◆ Material provided:
* * *

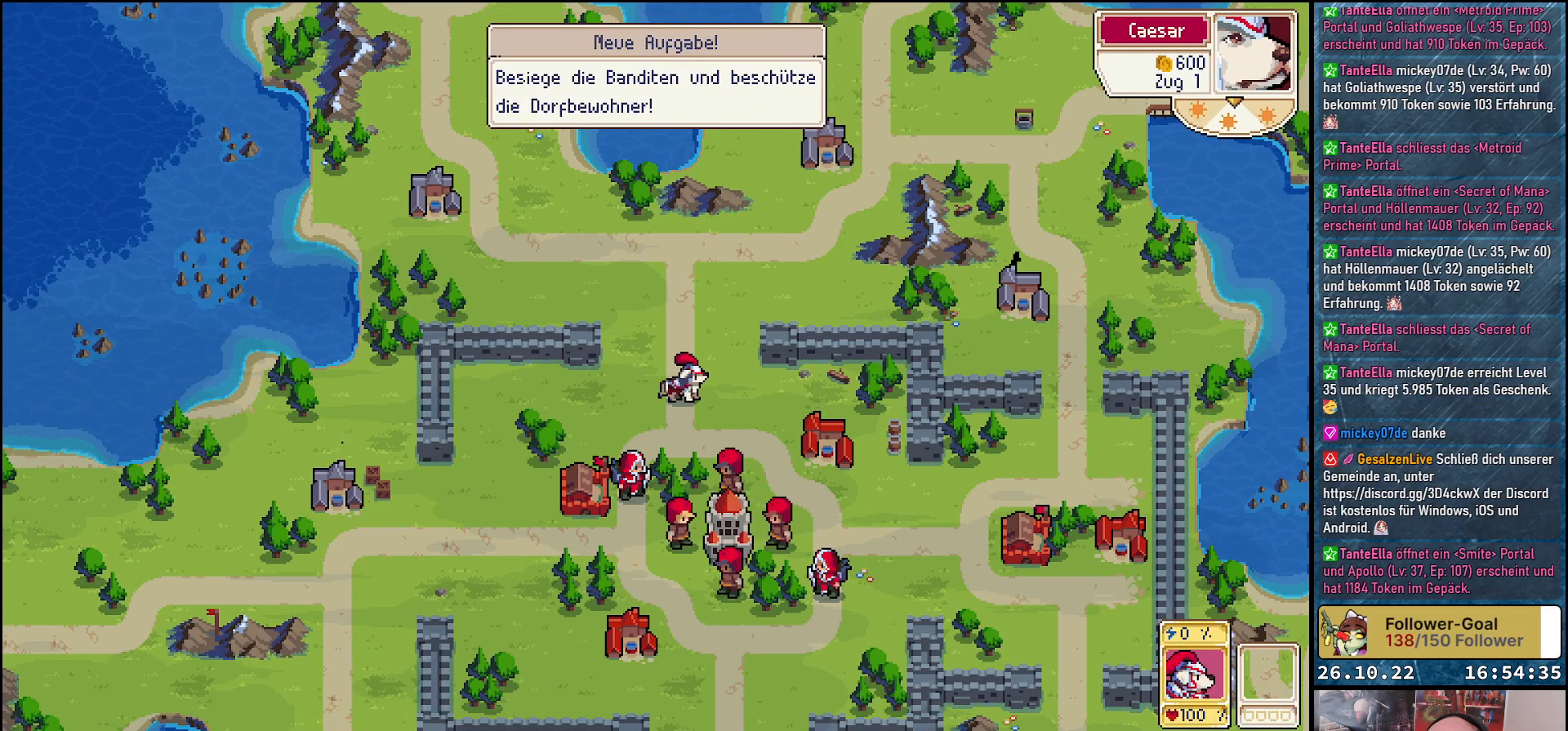
{"buttons": [], "events": []}
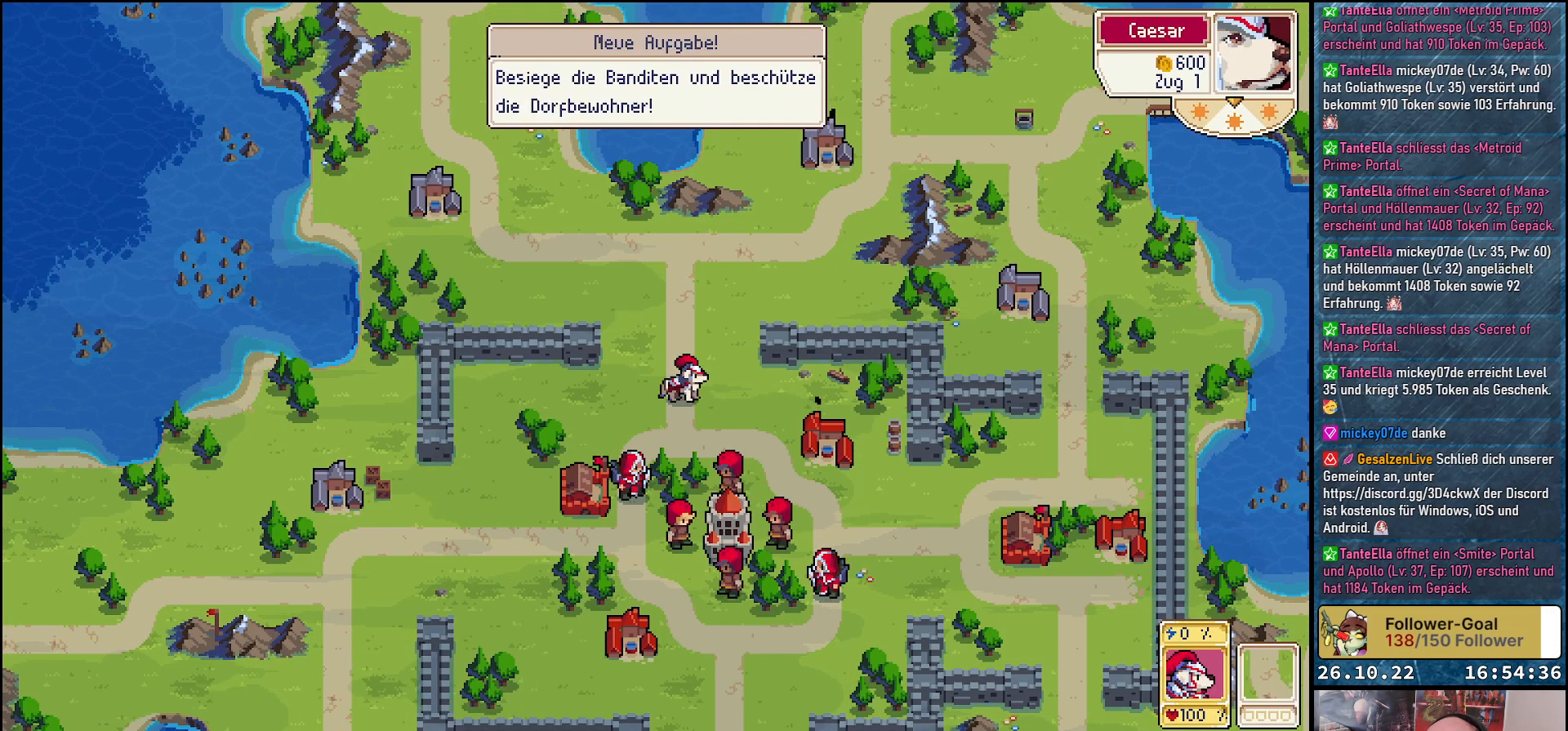
{"buttons": [], "events": []}
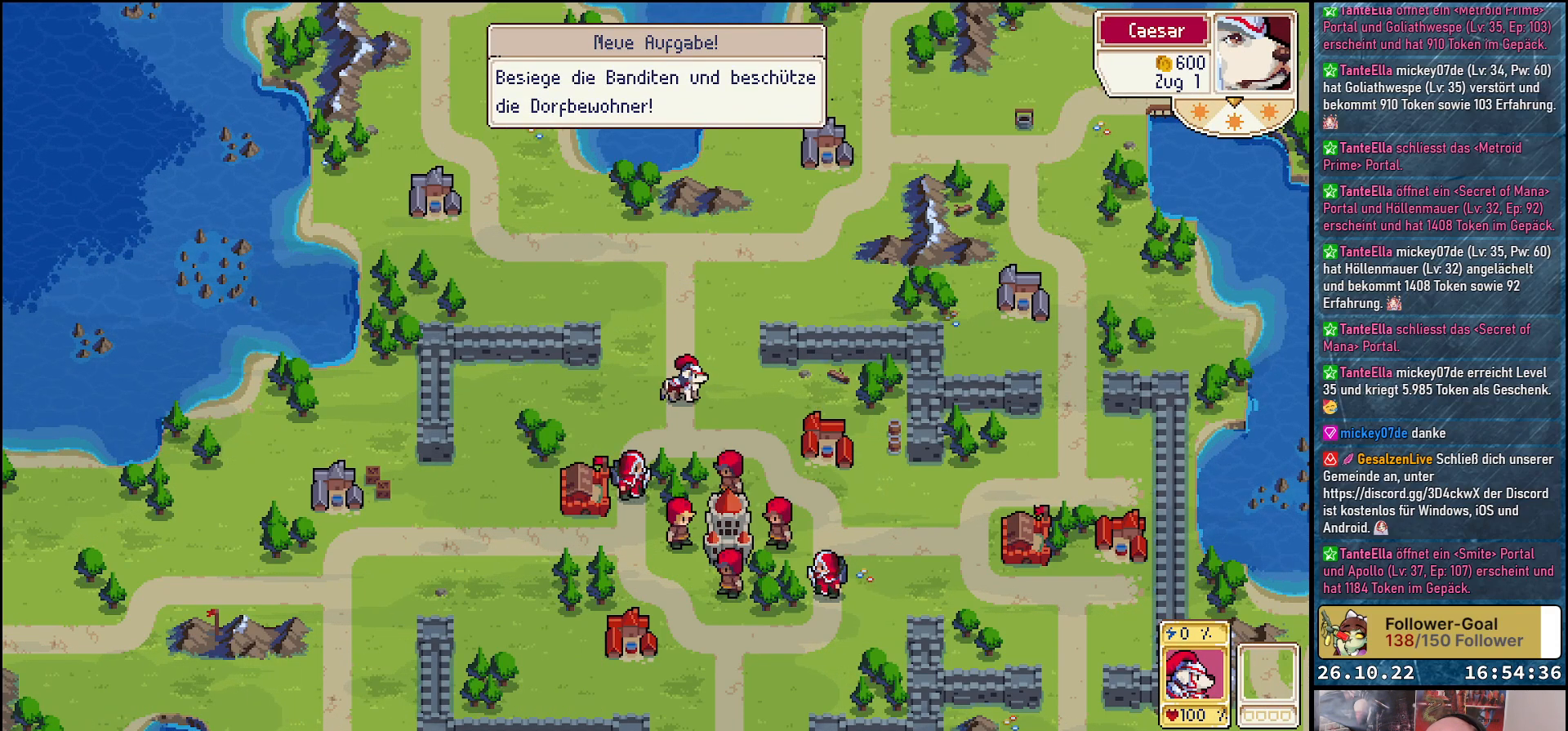
{"buttons": [], "events": []}
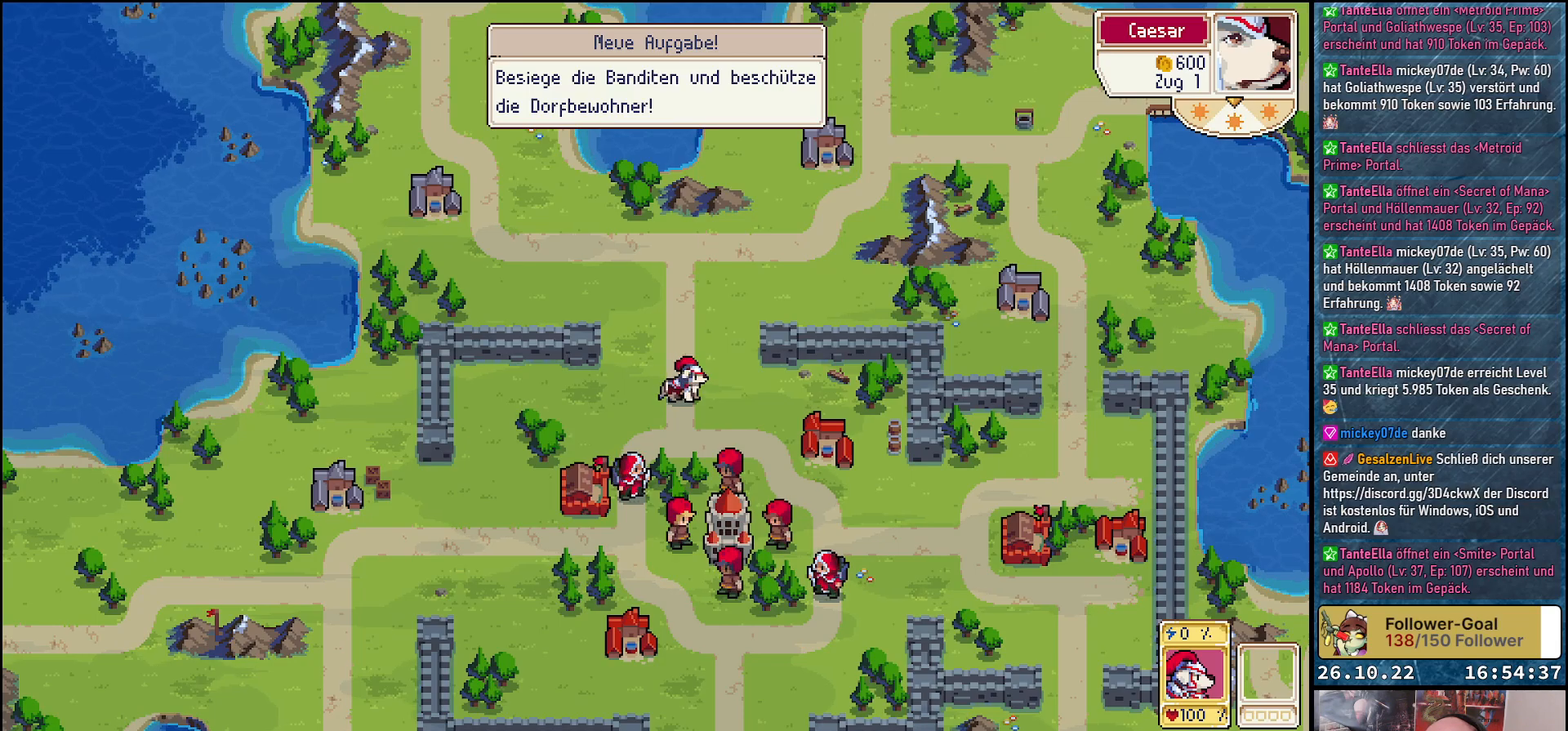
{"buttons": ["DPAD_UP"], "events": [[433, "DPAD_UP", "down"]]}
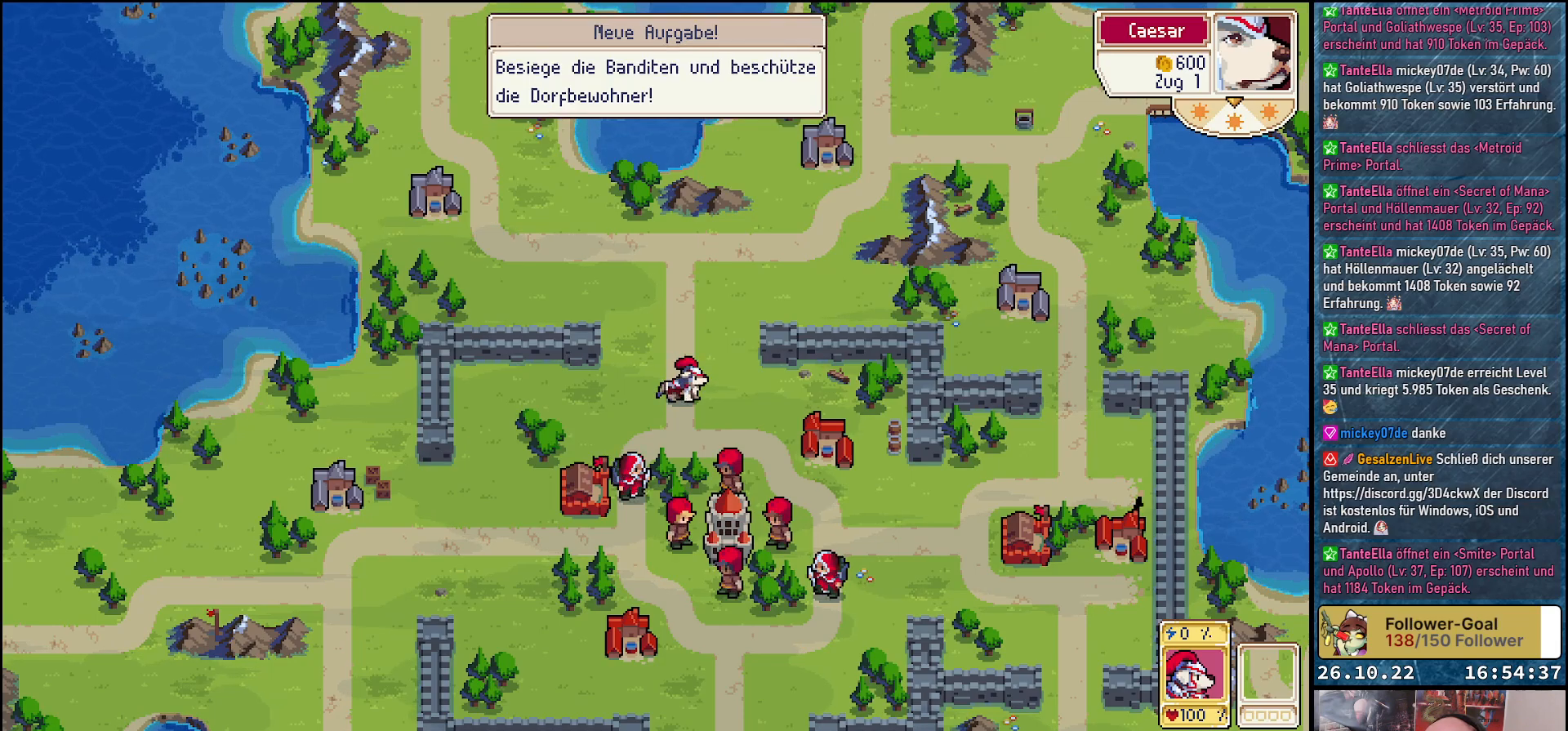
{"buttons": ["DPAD_UP"], "events": []}
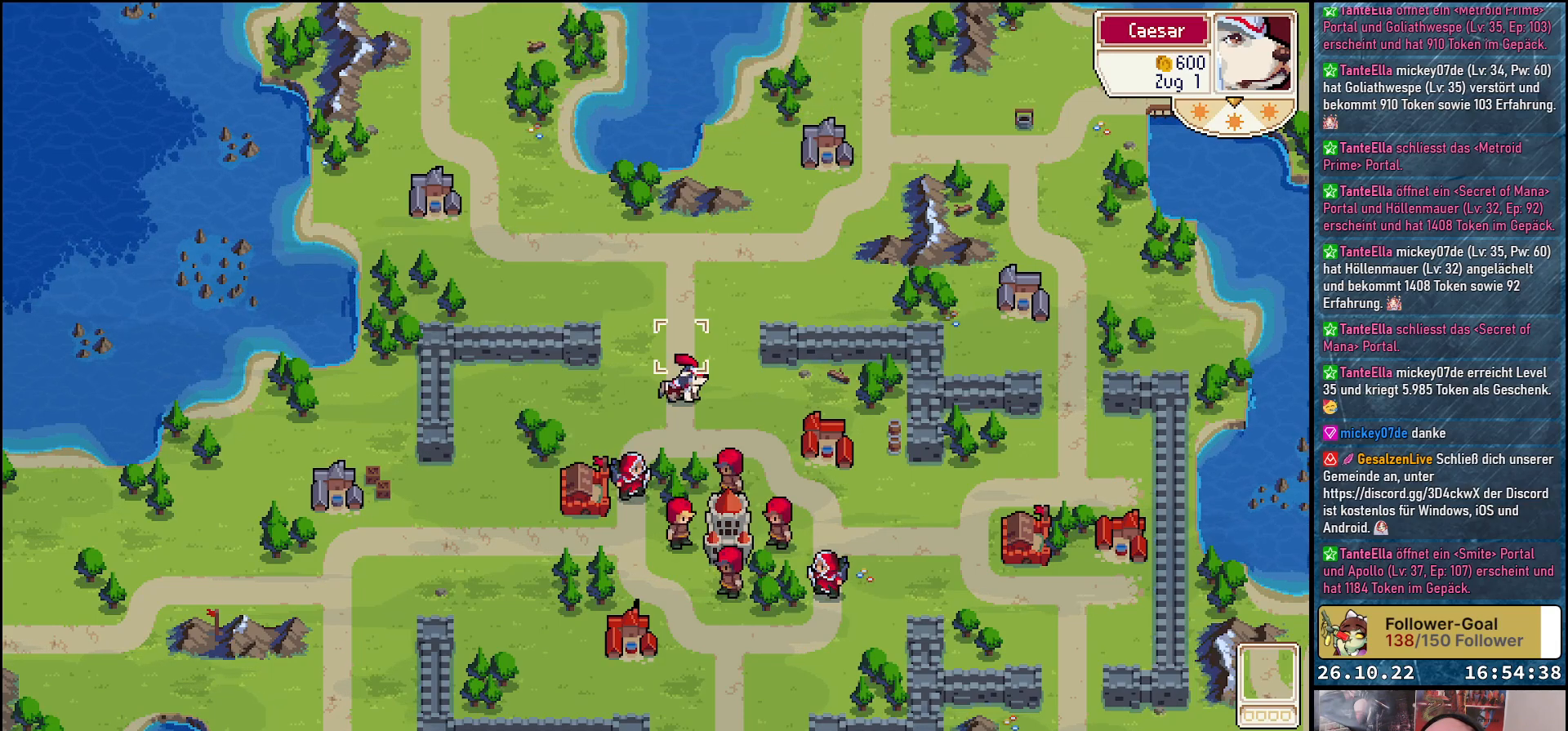
{"buttons": ["DPAD_UP"], "events": [[83, "DPAD_UP", "up"], [400, "DPAD_UP", "down"]]}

* * *

◆ Task instructions: Reproduce the material word for word, minus the images.

◆ Task answer:
{"buttons": [], "events": []}
{"buttons": [], "events": []}
{"buttons": [], "events": []}
{"buttons": ["DPAD_UP"], "events": [[433, "DPAD_UP", "down"]]}
{"buttons": ["DPAD_UP"], "events": []}
{"buttons": ["DPAD_UP"], "events": [[83, "DPAD_UP", "up"], [400, "DPAD_UP", "down"]]}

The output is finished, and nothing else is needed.